A typical solver uses a divide and conquer approach, first dividing the space of potential solutions into smaller parts with a technique called branching. The solver then uses a technique called cutting to squeeze these smaller pieces together so they can be searched faster.
Cutting uses a set of rules that reduce the search space without eliminating any feasible solutions. These rules are generated by a few dozen algorithms, known as separators, that have been created for different types of MILP problems.
Wu and his team discovered that the process of identifying the ideal combination of separator algorithms to use is itself a problem with an exponential number of solutions.
“Separator management is a fundamental part of every solver, but it is an underrated aspect of the problem space. One of the contributions of this work is to identify the separator management problem as a machine learning task to begin with,” he states.
Reduce solution space
She and her collaborators devised a filtering mechanism that reduces this separator search space from more than 130,000 potential combinations to about 20 options. This filtering mechanism is based on the principle of diminishing marginal returns, which says that the greatest benefit would come from a small set of algorithms, and adding additional algorithms will not bring much additional improvement.
They then use a machine learning model to choose the best combination of algorithms from the remaining 20 options.
This model is trained with a data set specific to the user's optimization problem, so it learns to choose the algorithms that best fit the user's particular task. Since a company like FedEx has solved routing problems many times before, using real data gleaned from past experiences should lead to better solutions than starting from scratch every time.

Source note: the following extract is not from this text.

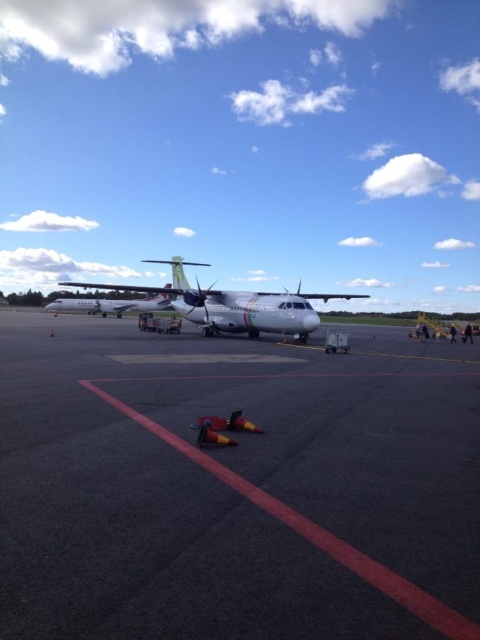
You are a maintenance worker who needs to reach the white matte airplane at center from the black asphalt tarmac at center. Can you walk directly to the airplane without needing to go around any obstacles?

The distance between the black asphalt tarmac at center and the white matte airplane at center is 18.82 meters, so yes, you can walk directly to the airplane without needing to go around any obstacles since there are no mentioned obstacles in the scene description.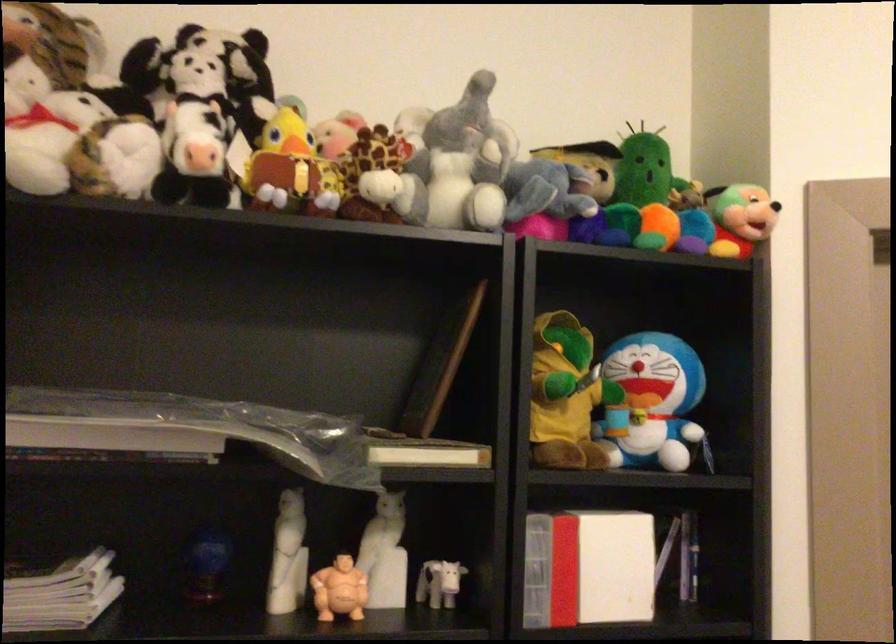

The iterative model learning process, known as contextual bandits, a form of reinforcement learning, involves choosing a potential solution, getting feedback on how good it was, and then trying again to find a better solution.
This data-driven approach sped up MILP solvers by 30 to 70 percent without losing accuracy. Furthermore, the speedup was similar when applied to a simpler open source solver and a more powerful commercial solver.
In the future, Wu and his collaborators want to apply this approach to even more complex MILP problems, where collecting labeled data to train the model could be especially challenging. Maybe they can train the model on a smaller data set and then modify it to address a much larger optimization problem, he says. Researchers are also interested in interpreting the learned model to better understand the effectiveness of different separator algorithms.
This research is supported, in part, by Mathworks, the National Science Foundation (NSF), the MIT Amazon Science Hub, and the MIT Research Support Committee.